» **Task to complete**: Pick out every line in the records below that contains the word "Edward", and copy each of those lines.

··· Records to process ···

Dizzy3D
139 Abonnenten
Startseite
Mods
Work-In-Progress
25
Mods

···
··· Records to process ···

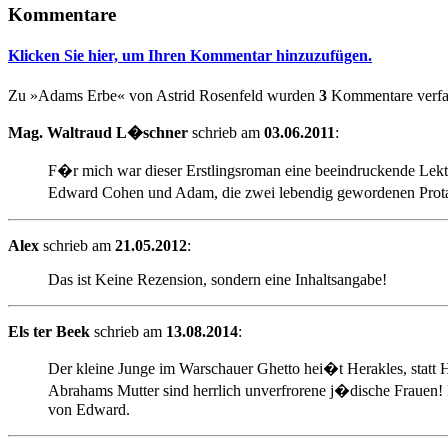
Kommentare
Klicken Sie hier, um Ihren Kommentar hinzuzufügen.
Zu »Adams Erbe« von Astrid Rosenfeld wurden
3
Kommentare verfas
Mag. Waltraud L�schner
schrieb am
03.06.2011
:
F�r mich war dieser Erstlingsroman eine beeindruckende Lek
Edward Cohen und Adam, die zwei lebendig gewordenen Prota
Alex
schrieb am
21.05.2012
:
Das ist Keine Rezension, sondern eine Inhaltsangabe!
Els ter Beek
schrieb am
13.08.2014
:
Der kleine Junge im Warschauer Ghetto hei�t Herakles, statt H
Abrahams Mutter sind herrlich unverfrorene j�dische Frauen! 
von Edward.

···

» **Response box**:
Edward Cohen und Adam, die zwei lebendig gewordenen Prota
von Edward.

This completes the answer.